Imaging the Dynamics of Embryonic Development
Scott E. Fraser
The explosion of progress in the fields of cell biology, biochemistry, and molecular biology has offered unprecedented knowledge of the components involved complex events such as embryonic development. The dramatic progress of these reductionistic approaches poses the challenge of integrating this knowledge of the building blocks into an understanding of the functioning system. Advanced imaging techniques offer an important stepping-stone between these disparate approaches, permitting us to spy on the assembly process and to pose questions about cellular and molecular events in the most relevant setting of the intact system.
Advances in light microscopy tools, such as confocal laser scanning microscopy (CLSM) and two-photon laser scanning microscopy (TPLSM), permit cells to be followed as they develop and migrate in the intact embryo. In vivo imaging of multiple labels should offer the ability to test proposed mechanisms by following different Green Fluorescent Protein color variants on multiple molecular species in the same cell.

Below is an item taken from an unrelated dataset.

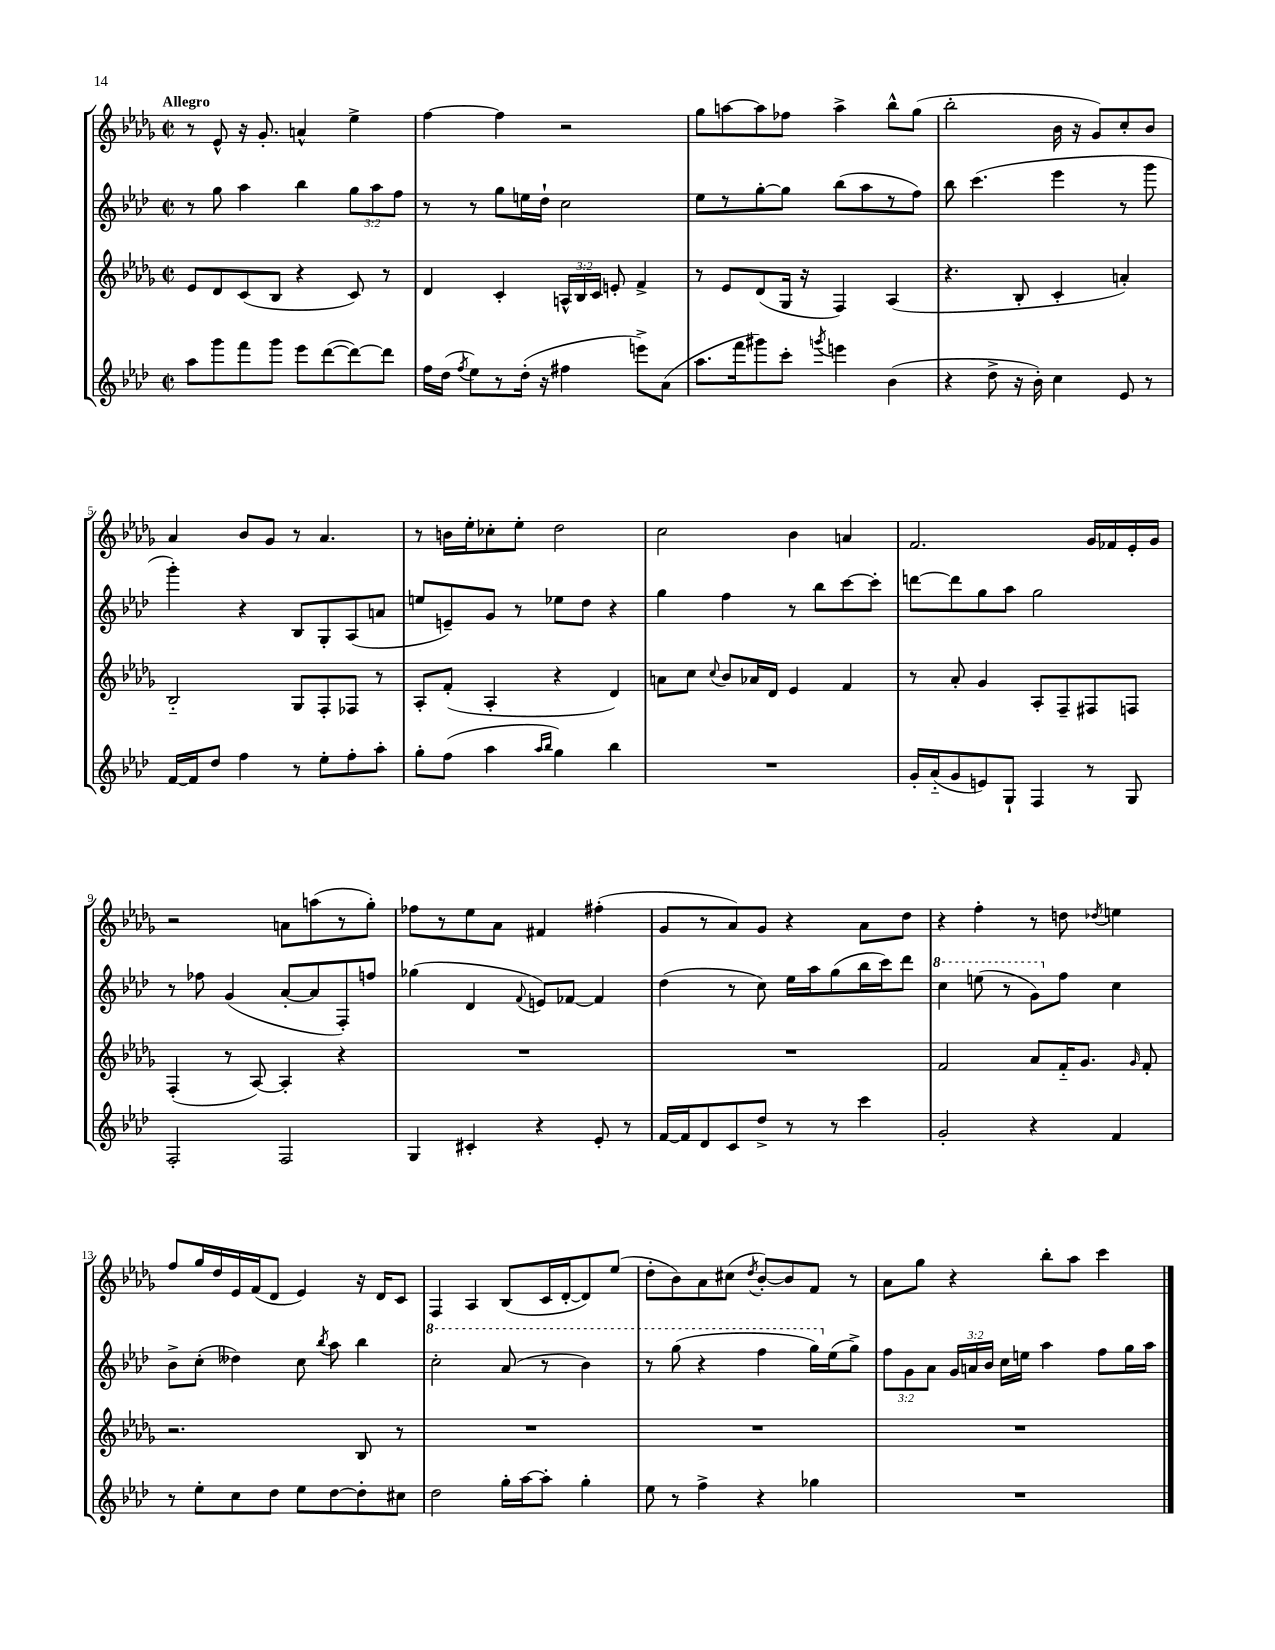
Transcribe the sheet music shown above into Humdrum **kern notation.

However, there are two major stumbling blocks. First, image acquisition by laser-scanning confocal microscopy is often too slow to capture individual image planes with sufficient rapidity. Second, it is difficult to capture 4-D data at sufficient temporal resolution especially if there is any motion. When the studied motion is periodic, such as for a beating heart, a way to circumvent this problem is to acquire, successively, sets of 2D+time data at increasing depths and later rearrange them to recover a 3D+time sequence. Recently we have helped to develop a fast acquisition confocal microscope (Zeiss LSM 5 LIVE) that can acquire very rapid, high-resolution 2D optical sections of fluorescently labeled cells in the developing zebrafish heart. Together with this, we have established image registration algorithms allowing for the registration of periodic movements. This method has allowed us to create 4-dimensional working models of the heart and analyze mechanical forces related to wall and valve motions from different stages of heart development. This approach is generalizable to many different settings, ranging from developmental biology to neurobiology.

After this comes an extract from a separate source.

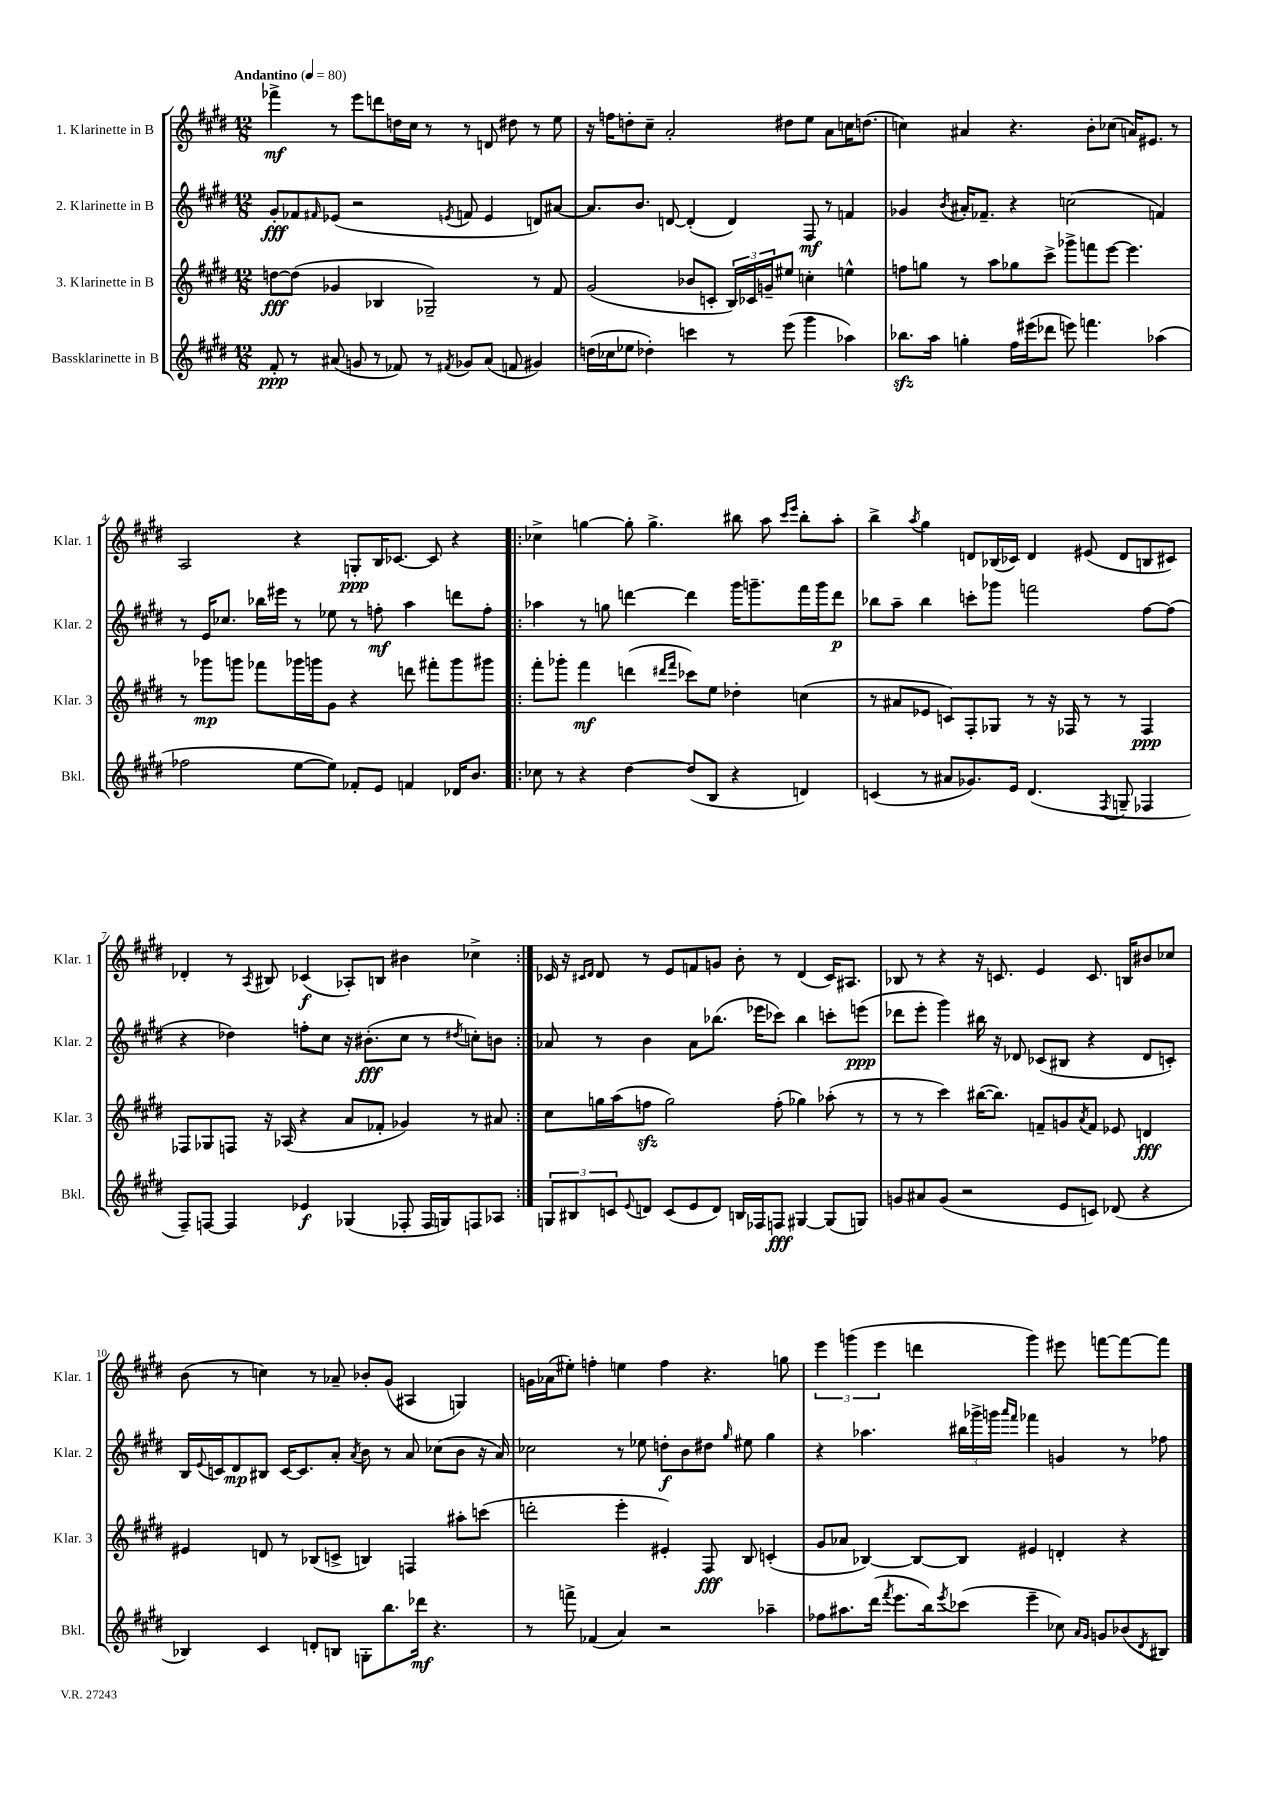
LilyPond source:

In parallel developments, we have developed a gene trap/protein trap strategy to create both functional fusions with endogenous proteins and conditional mutations. When combined with medium throughput imaging tools, these technologies offer a means to improve the rate at which imaging data can be acquired and processed, making it feasible to transform imaging into an omics technique.

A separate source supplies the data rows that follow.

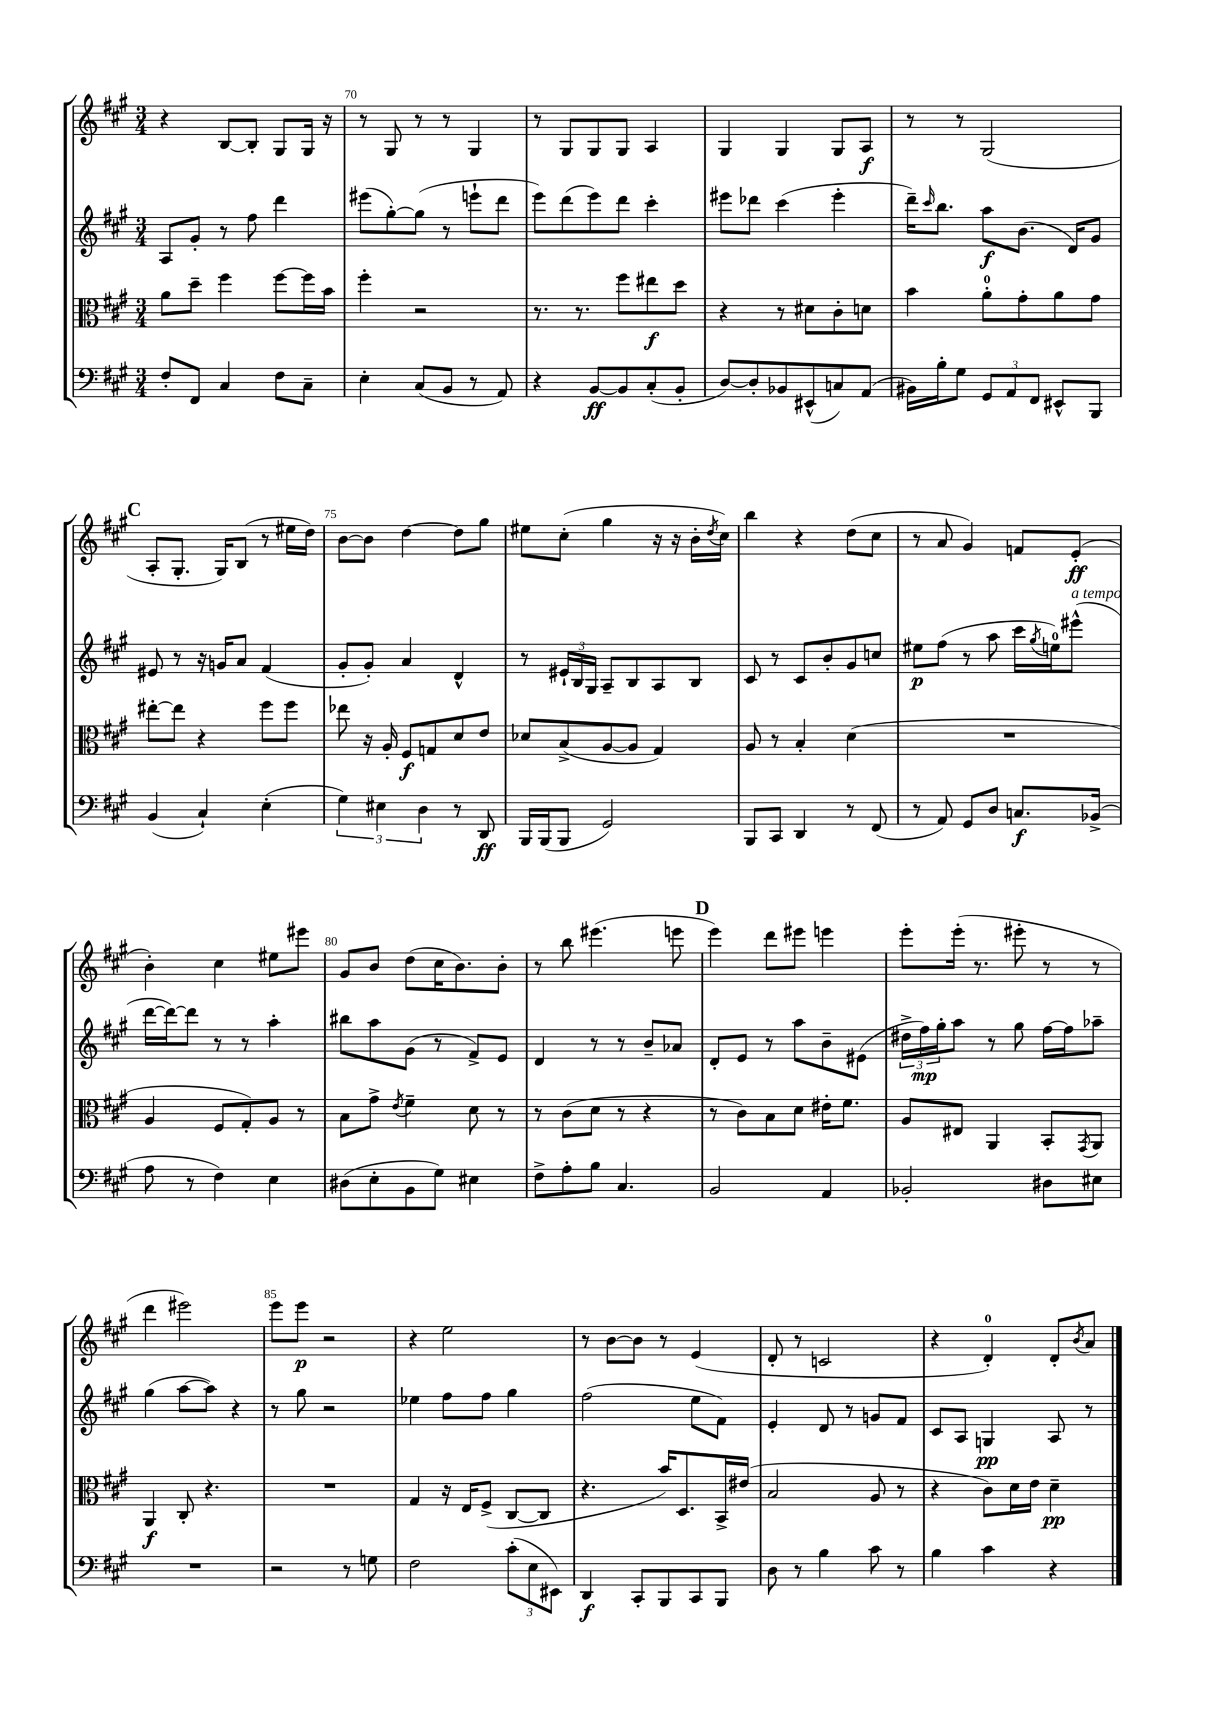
<<
\new StaffGroup <<
\new Staff = "s0" {
    \clef treble \key a \major \numericTimeSignature \time 3/4
    r4 b8~ b8-. gis8 gis16 r16 |
    r8 gis8 r8 r8 gis4 |
    r8 gis8 gis8 gis8 a4 |
    gis4 gis4 gis8 a8\f |
    r8 r8 gis2( |
    \mark \markup { \bold "C" } a8-. gis8.-. gis16) b8( r8 eis''16 d''16) |
    b'8~ b'8 d''4~ d''8 gis''8 |
    eis''8 cis''8-.( gis''4 r16 r16 b'16-. \acciaccatura { d''8 } cis''16) |
    b''4 r4 d''8( cis''8 |
    r8 a'8 gis'4) f'8 e'8-.\ff( |
    b'4-.) cis''4 eis''8 eis'''8 |
    gis'8 b'8 d''8( cis''16 b'8.) b'8-. |
    r8 b''8 eis'''4.( e'''8 |
    \mark \markup { \bold "D" } e'''4) d'''8 eis'''8 e'''4 |
    e'''8-. e'''16-.( r8. eis'''8-. r8 r8 |
    d'''4 eis'''2) |
    e'''8 e'''8\p r2 |
    r4 e''2 |
    r8 b'8~ b'8 r8 e'4( |
    d'8-. r8 c'2 |
    r4 d'4-0-.) d'8-. \acciaccatura { b'8 } a'8 \bar "|." |
}
\new Staff = "s1" {
    \clef treble \key a \major \numericTimeSignature \time 3/4
    a8 gis'8-. r8 fis''8 d'''4 |
    eis'''8( gis''8~-.) gis''8( r8 e'''8-! d'''8 |
    e'''8) d'''8( e'''8) d'''8 cis'''4-. |
    eis'''8 des'''8 cis'''4( eis'''4-. |
    d'''16--) \grace { cis'''16 } b''8. a''8\f b'8.( d'16) gis'8 |
    \mark \markup { \bold "C" } eis'8 r8 r16 g'16 a'8 fis'4( |
    gis'8-. gis'8-.) a'4 d'4-^ |
    r8 \tuplet 3/2 { eis'16-! b16 gis16 } a8-- b8 a8 b8 |
    cis'8 r8 cis'8 b'8-. gis'8 c''8 |
    eis''8\p fis''8( r8 a''8 cis'''16 \acciaccatura { gis''8 } e''16-0) eis'''8-^^\markup { \italic "a tempo" }( |
    d'''16~ d'''16~) d'''8 r8 r8 a''4-. |
    bis''8 a''8 gis'8( r8 fis'8->) e'8 |
    d'4 r8 r8 b'8-- aes'8 |
    \mark \markup { \bold "D" } d'8-. e'8 r8 a''8 b'8-- eis'8( |
    \tuplet 3/2 { dis''16-> fis''16\mp) gis''16-. } a''8 r8 gis''8 fis''16~ fis''16 aes''8-- |
    gis''4( a''8~ a''8) r4 |
    r8 gis''8 r2 |
    ees''4 fis''8 fis''8 gis''4 |
    fis''2( e''8 fis'8) |
    e'4-. d'8 r8 g'8 fis'8 |
    cis'8 a8 g4\pp a8 r8 \bar "|." |
}
\new Staff = "s2" {
    \clef alto \key a \major \numericTimeSignature \time 3/4
    a'8 d''8-- fis''4 fis''8~ fis''16 b'16 |
    fis''4-. r2 |
    r8. r8. fis''8 eis''8\f d''8 |
    r4 r8 dis'8 cis'8-. d'8 |
    b'4 a'8-0-. gis'8-. a'8 gis'8 |
    \mark \markup { \bold "C" } eis''8~-. eis''8 r4 fis''8 fis''8 |
    ees''8 r16 a16-. fis8\f g8 d'8 e'8 |
    des'8 b8->( a8~ a8 gis4) |
    a8 r8 b4-. d'4( |
    R2. |
    a4 fis8 gis8-.) a8 r8 |
    b8 gis'8-> \acciaccatura { e'8 } fis'4-- d'8 r8 |
    r8 cis'8( d'8 r8 r4 |
    \mark \markup { \bold "D" } r8 cis'8) b8 d'8 eis'16-. fis'8. |
    a8 eis8 a,4 b,8-. \acciaccatura { gis,8 } a,8 |
    a,4\f cis8-. r4. |
    R2. |
    gis4 r16 e16 fis8->( cis8~ cis8 |
    r4. b'16) d8. b,16-> eis'16( |
    b2 a8 r8 |
    r4 cis'8) d'16 e'16 d'4--\pp \bar "|." |
}
\new Staff = "s3" {
    \clef bass \key a \major \numericTimeSignature \time 3/4
    fis8-. fis,8 cis4 fis8 cis8-- |
    e4-. cis8( b,8 r8 a,8) |
    r4 b,8~\ff b,8 cis8-.( b,8-. |
    d8~) d8-. bes,8 eis,8-^( c8) a,8( |
    bis,16) b16-. gis8 \tuplet 3/2 { gis,8 a,8 fis,8 } eis,8-^ b,,8 |
    \mark \markup { \bold "C" } b,4( cis4-!) e4-.( |
    \tuplet 3/2 { gis4) eis4 d4 } r8 d,8\ff |
    b,,16 b,,16( b,,8 gis,2) |
    b,,8 cis,8 d,4 r8 fis,8( |
    r8 a,8) gis,8 d8 c8.\f bes,16->( |
    a8 r8 fis4) e4 |
    dis8( e8-. b,8 gis8) eis4 |
    fis8-> a8-. b8 cis4. |
    \mark \markup { \bold "D" } b,2 a,4 |
    bes,2-. dis8 eis8 |
    R2. |
    r2 r8 g8 |
    fis2 \tuplet 3/2 { cis'8-.( e8 eis,8) } |
    d,4\f cis,8-. b,,8 cis,8 b,,8 |
    d8 r8 b4 cis'8 r8 |
    b4 cis'4 r4 \bar "|." |
}
>>
>>
\layout { \context { \Score currentBarNumber = #69 \override BarNumber.break-visibility = ##(#f #t #t) barNumberVisibility = #(every-nth-bar-number-visible 5) } }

A new development is the refinement of biosensors with sufficient sensitivity to permit single cell proteomic experiments. The novel optical resonators make it possible to combine imaging studies of single cells with more quantitative analyses of protein levels and post-translational modifications.
Our hope is that the combination of faster and more sensitive imaging tools, optimized data collection and analysis approaches, and technologies for proteomic analysis at the single cell level, will offer new insights into the events that shape embryos and organs.
Scott E. Fraser, Ph.D.
Anna L Rosen Professor of Biology
Professor of Applied Physics
Professor of Bioengineering
Biological Imaging Center
California Institute of Technology
Scott Fraser has constructed and employed new imaging technologies to explore the inner workings of a wide variety of biological processes, in developmental biology, disease processes and stem cell biology. The ability of these imaging technologies to bring the analysis of biological events to intact cells in intact organisms has numerous applications to both biomedical research and clinical use. Products developed in his lab range from novel laser scanning microscopes to robust genetic testing devices.
Scott Fraser began his scientific career studying physics (BS in Physics, Harvey Mudd College, 1976) and biophysics (Ph.D. in Biophysics, Johns Hopkins University, 1979). In his 11 years at University of California, Irvine (Department of Physiology and Biophysics), he rose through the ranks to become Chairman. Fraser moved to Caltech in 1991 to become the Anna L. Rosen Professor of Biology and to found the Biological Imaging Center in the Beckman Institute. He has co-founded the Caltech Brain Imaging Center, which he directed until this year, the Kavli Nanoscience Institute, and the Rosen Center for Biological Engineering.